Born to be Wilde

More than a thousand letters reveal a passion for living and loving.

THE COMPLETE LETTERS OF OSCAR WILDE

(Henry Holt, $45)


IT’S COMMONPLACE to observe, in any review of any collection of letters, “These letters by X are the closest thing to an autobiography we’ll ever have.” It’s a particular loss that Oscar Wilde never wrote his memoirs; the genius of this “lord of language” (his own self-description) resided even more in his conversation, his contemporaries claimed, than in his poetry, prose, or drama.

But we do have Wilde’s letters, in all their flamboyant, infuriating glory, republished late last year to mark the centennial of his death (November 30, 2000). The first edition appeared in 1962, edited and footnoted with dazzling meticulousness and erudition by Rupert Hart-Davis—a landmark in the history of the genre. Davis published a supplement of a further 164 letters in 1985; the current volume, co-edited by Hart-Davis (who died in 1999) and by Wilde’s grandson Merlin Holland, adds another 300, for a total of nearly 1,600 letters. Brief notes, social invitations, and such—omitted by Hart-Davis in 1962—have been restored here and the volume claims to include literally every known extant letter by Wilde.

How many further hundreds, though, must have been lost over the decades—or deliberately destroyed? For Wilde suffered one of the most spectacular falls from grace in literary history. It was in 1895, precisely and ironically at the peak of his fame, with An Ideal Husband and The Importance of Being Earnest both playing to full and brilliant houses, that Wilde launched a libel suit against the sociopathic Marquess of Queensberry. The marquess had been hounding Wilde for years and had left an insulting and illiterate card for Wilde at his club: “To Oscar Wilde, posing as somdomite.”

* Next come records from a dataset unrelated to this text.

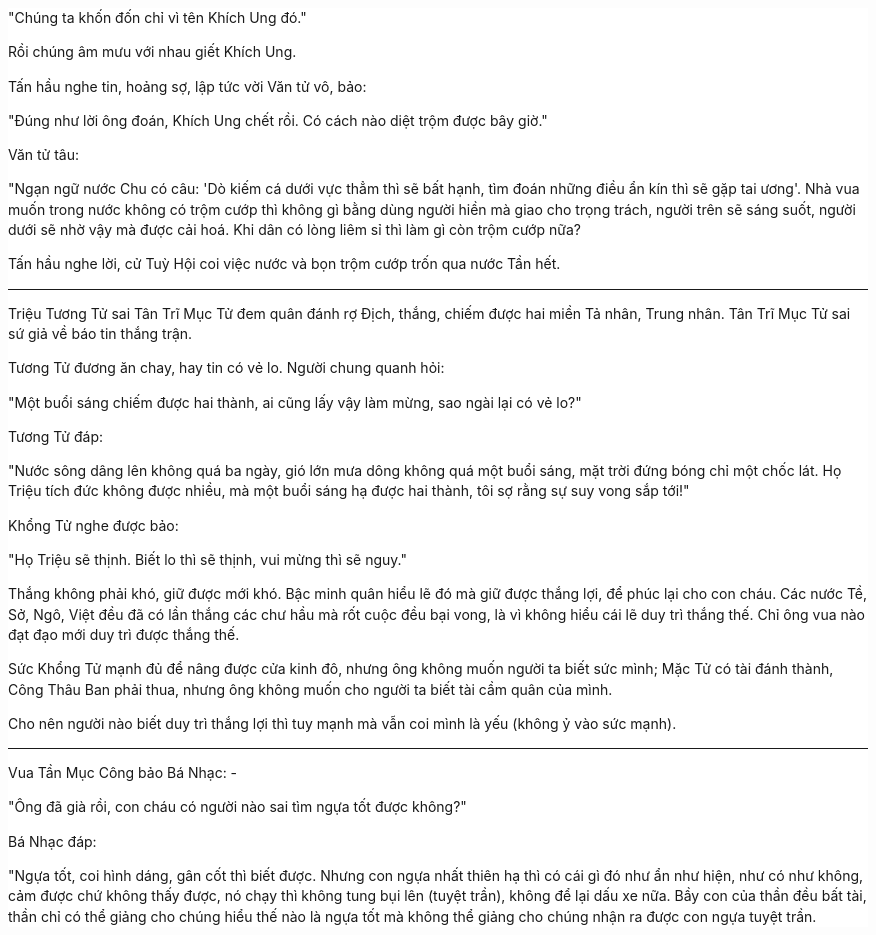 "Chúng ta khốn đốn chỉ vì tên Khích Ung đó."

Rồi chúng âm mưu với nhau giết Khích Ung.

Tấn hầu nghe tin, hoảng sợ, lập tức vời Văn tử vô, bảo:

"Đúng như lời ông đoán, Khích Ung chết rồi. Có cách nào diệt trộm được bây giờ."

Văn tử tâu:

"Ngạn ngữ nước Chu có câu: 'Dò kiếm cá dưới vực thẳm thì sẽ bất hạnh, tìm đoán 
những điều ẩn kín thì sẽ gặp tai ương'. Nhà vua muốn trong nước không có trộm 
cướp thì không gì bằng dùng người hiền mà giao cho trọng trách, người trên sẽ 
sáng suốt, người dưới sẽ nhờ vậy mà được cải hoá. Khi dân có lòng liêm sỉ thì 
làm gì còn trộm cướp nữa?

Tấn hầu nghe lời, cử Tuỳ Hội coi việc nước và bọn trộm cướp trốn qua nước Tần 
hết.

***

Triệu Tương Tử sai Tân Trĩ Mục Tử đem quân đánh rợ Địch, thắng, chiếm được hai 
miền Tả nhân, Trung nhân. Tân Trĩ Mục Tử sai sứ giả về báo tin thắng trận.

Tương Tử đương ăn chay, hay tin có vẻ lo. Người chung quanh hỏi:

"Một buổi sáng chiếm được hai thành, ai cũng lấy vậy làm mừng, sao ngài lại có 
vẻ lo?"

Tương Tử đáp:

"Nước sông dâng lên không quá ba ngày, gió lớn mưa dông không quá một buổi sáng, 
mặt trời đứng bóng chỉ một chốc lát. Họ Triệu tích đức không được nhiều, mà một 
buổi sáng hạ được hai thành, tôi sợ rằng sự suy vong sắp tới!"

Khổng Tử nghe được bảo:

"Họ Triệu sẽ thịnh. Biết lo thì sẽ thịnh, vui mừng thì sẽ nguy."

Thắng không phải khó, giữ được mới khó. Bậc minh quân hiểu lẽ đó mà giữ được 
thắng lợi, để phúc lại cho con cháu. Các nước Tề, Sở, Ngô, Việt đều đã có lần 
thắng các chư hầu mà rốt cuộc đều bại vong, là vì không hiểu cái lẽ duy trì 
thắng thế. Chỉ ông vua nào đạt đạo mới duy trì được thắng thế.

Sức Khổng Tử mạnh đủ để nâng được cửa kinh đô, nhưng ông không muốn người ta 
biết sức mình; Mặc Tử có tài đánh thành, Công Thâu Ban phải thua, nhưng ông 
không muốn cho người ta biết tài cầm quân của mình.

Cho nên người nào biết duy trì thắng lợi thì tuy mạnh mà vẫn coi mình là yếu 
(không ỷ vào sức mạnh).

***

Vua Tần Mục Công bảo Bá Nhạc: -

"Ông đã già rồi, con cháu có người nào sai tìm ngựa tốt được không?"

Bá Nhạc đáp:

"Ngựa tốt, coi hình dáng, gân cốt thì biết được. Nhưng con ngựa nhất thiên hạ 
thì có cái gì đó như ẩn như hiện, như có như không, cảm được chứ không thấy 
được, nó chạy thì không tung bụi lên (tuyệt trần), không để lại dấu xe nữa. Bầy 
con của thần đều bất tài, thần chỉ có thể giảng cho chúng hiểu thế nào là ngựa 
tốt mà không thể giảng cho chúng nhận ra được con ngựa tuyệt trần.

The libel suit was an astonishing, nearly suicidal, action—because Wilde was gay and had indulged his tastes to the fullest. It was the scandal of the century: A parade of rent-boys gave humiliating evidence and Wilde himself was cross-examined on such “decadent” writings of his as The Picture of Dorian Gray, taken as proof of “unwholesome” tendencies. Queensberry was found not guilty and the inevitable next step was Wilde’s arrest, conviction, and sentence of two years of hard labor for sodomy.

THE MOST POIGNANT evidence of the opprobrium Wilde suffered is that of all the letters in this volume, only three— one brief love letter from early in their courtship and two briefer notes—survive from Wilde to his wife Constance. (Her name was heroically apt; their marriage, affectionate.) The rest were destroyed either by her or by her family after her death. (Oscar and Constance, by the way, had two sons, Cyril and Vyvyan, the latter of whom is Merlin Holland’s father.)

Also notable, and telling, is the relative scarcity of letters from Wilde to the co-star of the tragedy: Lord Alfred Douglas, Wilde’s lover and Queensberry’s son. Douglas was, not to put too fine a point on it, a loathsome little prick. Beautiful, perhaps (if you like that type), but thoroughly spoiled. His relationship with Wilde was one of financial exploitation and moments of astounding cruelty, relieved by idylls of mutual adoration. Douglas’ hatred of his father drove him to badger Wilde into the libel suit, and much of his life after Wilde’s death was spent in contemptible denial of all Wilde had done for him and sacrificed to him.

Wilde revenged himself on Douglas with his pen, composing in prison De Profundis, the long, accusatory letter that forms the centerpiece of this collection. This letter opens the most fascinating and moving section of the book, which recounts Wilde’s release and the three and a half years of exile he spent in France. As his sentence drew to a close and his friends outside were arranging his business affairs, Wilde thanked them with a series of willful, exasperated, exasperating, abusive—and, it must be said, occasionally hilarious—letters. “He is incapable,” wrote Wilde of his friend More Adey, “of managing the domestic affairs of a tom-tit in a hedge for a single afternoon.”

Then, on May 18, 1897, Wilde left prison and his life began anew. More than a hundred letters survive from his outpouring of correspondence that summer alone, as he lodged in the village of Berneval and began to plan to resume writing. Wilde was in the highest of spirits; these letters seem to be suffused with sparkling Atlantic sunlight and sea breezes. At the end of the summer, however, Wilde re-ruins his life by going back to Douglas, asserting that he can’t live alone (understandable) and that Douglas will stimulate his creativity (Wilde is kidding himself; in De Profundis, he’d outlined in bitter detail just how unproductive his time with Douglas was).

The results will be utterly predictable to any reader, just as they were to Wilde’s friends at the time: Constance, fed up, stops his allowance and Douglas’ companionship lasts no longer than Wilde’s money does. Wilde wanders back to Paris and never writes another line except for these letters, still charming when he’s not wheedling his friends for money—which he does almost constantly. Wilde’s last words in the last entry in this magnificent collection, written a week before his death: “I rely on receiving the 150 you owe me.”